**TO DO**
An identical copy of every entry below is the required output.

*** INPUT MATERIAL ***

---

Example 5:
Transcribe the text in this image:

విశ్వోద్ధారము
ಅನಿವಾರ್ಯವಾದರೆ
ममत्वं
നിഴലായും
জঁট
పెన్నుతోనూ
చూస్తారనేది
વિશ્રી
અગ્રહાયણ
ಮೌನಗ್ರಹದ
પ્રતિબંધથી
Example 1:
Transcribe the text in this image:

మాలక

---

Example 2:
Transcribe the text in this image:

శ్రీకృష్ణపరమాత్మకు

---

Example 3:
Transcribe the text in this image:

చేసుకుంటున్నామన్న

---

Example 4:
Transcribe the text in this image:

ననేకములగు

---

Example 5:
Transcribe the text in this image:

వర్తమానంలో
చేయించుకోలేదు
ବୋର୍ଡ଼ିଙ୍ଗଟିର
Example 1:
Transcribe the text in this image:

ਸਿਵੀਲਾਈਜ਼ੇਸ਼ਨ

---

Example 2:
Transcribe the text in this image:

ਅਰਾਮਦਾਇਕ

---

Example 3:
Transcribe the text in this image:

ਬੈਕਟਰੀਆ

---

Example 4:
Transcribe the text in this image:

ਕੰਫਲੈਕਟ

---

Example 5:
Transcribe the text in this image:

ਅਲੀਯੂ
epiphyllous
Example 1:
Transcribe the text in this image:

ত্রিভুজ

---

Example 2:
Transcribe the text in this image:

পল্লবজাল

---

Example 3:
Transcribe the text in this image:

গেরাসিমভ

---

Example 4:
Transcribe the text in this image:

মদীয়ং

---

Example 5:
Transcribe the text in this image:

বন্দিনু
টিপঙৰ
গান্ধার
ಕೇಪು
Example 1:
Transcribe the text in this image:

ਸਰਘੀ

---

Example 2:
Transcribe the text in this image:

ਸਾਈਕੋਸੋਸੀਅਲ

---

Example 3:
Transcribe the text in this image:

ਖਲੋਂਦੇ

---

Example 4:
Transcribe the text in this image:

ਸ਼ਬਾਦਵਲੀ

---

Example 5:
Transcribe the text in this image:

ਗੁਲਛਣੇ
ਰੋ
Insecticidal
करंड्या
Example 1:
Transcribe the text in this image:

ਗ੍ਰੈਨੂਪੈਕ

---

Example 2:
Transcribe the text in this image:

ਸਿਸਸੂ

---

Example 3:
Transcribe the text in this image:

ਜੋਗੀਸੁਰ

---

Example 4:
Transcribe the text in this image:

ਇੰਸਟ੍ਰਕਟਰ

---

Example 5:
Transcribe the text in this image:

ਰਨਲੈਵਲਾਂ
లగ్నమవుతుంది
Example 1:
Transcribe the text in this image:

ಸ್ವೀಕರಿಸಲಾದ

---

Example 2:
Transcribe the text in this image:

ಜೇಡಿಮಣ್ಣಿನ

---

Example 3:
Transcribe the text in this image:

*** End of INPUT MATERIAL ***

**RESULT OF THIS TASK**
---

Example 5:
Transcribe the text in this image:

విశ్వోద్ధారము
ಅನಿವಾರ್ಯವಾದರೆ
ममत्वं
നിഴലായും
জঁট
పెన్నుతోనూ
చూస్తారనేది
વિશ્રી
અગ્રહાયણ
ಮೌನಗ್ರಹದ
પ્રતિબંધથી
Example 1:
Transcribe the text in this image:

మాలక

---

Example 2:
Transcribe the text in this image:

శ్రీకృష్ణపరమాత్మకు

---

Example 3:
Transcribe the text in this image:

చేసుకుంటున్నామన్న

---

Example 4:
Transcribe the text in this image:

ననేకములగు

---

Example 5:
Transcribe the text in this image:

వర్తమానంలో
చేయించుకోలేదు
ବୋର୍ଡ଼ିଙ୍ଗଟିର
Example 1:
Transcribe the text in this image:

ਸਿਵੀਲਾਈਜ਼ੇਸ਼ਨ

---

Example 2:
Transcribe the text in this image:

ਅਰਾਮਦਾਇਕ

---

Example 3:
Transcribe the text in this image:

ਬੈਕਟਰੀਆ

---

Example 4:
Transcribe the text in this image:

ਕੰਫਲੈਕਟ

---

Example 5:
Transcribe the text in this image:

ਅਲੀਯੂ
epiphyllous
Example 1:
Transcribe the text in this image:

ত্রিভুজ

---

Example 2:
Transcribe the text in this image:

পল্লবজাল

---

Example 3:
Transcribe the text in this image:

গেরাসিমভ

---

Example 4:
Transcribe the text in this image:

মদীয়ং

---

Example 5:
Transcribe the text in this image:

বন্দিনু
টিপঙৰ
গান্ধার
ಕೇಪು
Example 1:
Transcribe the text in this image:

ਸਰਘੀ

---

Example 2:
Transcribe the text in this image:

ਸਾਈਕੋਸੋਸੀਅਲ

---

Example 3:
Transcribe the text in this image:

ਖਲੋਂਦੇ

---

Example 4:
Transcribe the text in this image:

ਸ਼ਬਾਦਵਲੀ

---

Example 5:
Transcribe the text in this image:

ਗੁਲਛਣੇ
ਰੋ
Insecticidal
करंड्या
Example 1:
Transcribe the text in this image:

ਗ੍ਰੈਨੂਪੈਕ

---

Example 2:
Transcribe the text in this image:

ਸਿਸਸੂ

---

Example 3:
Transcribe the text in this image:

ਜੋਗੀਸੁਰ

---

Example 4:
Transcribe the text in this image:

ਇੰਸਟ੍ਰਕਟਰ

---

Example 5:
Transcribe the text in this image:

ਰਨਲੈਵਲਾਂ
లగ్నమవుతుంది
Example 1:
Transcribe the text in this image:

ಸ್ವೀಕರಿಸಲಾದ

---

Example 2:
Transcribe the text in this image:

ಜೇಡಿಮಣ್ಣಿನ

---

Example 3:
Transcribe the text in this image:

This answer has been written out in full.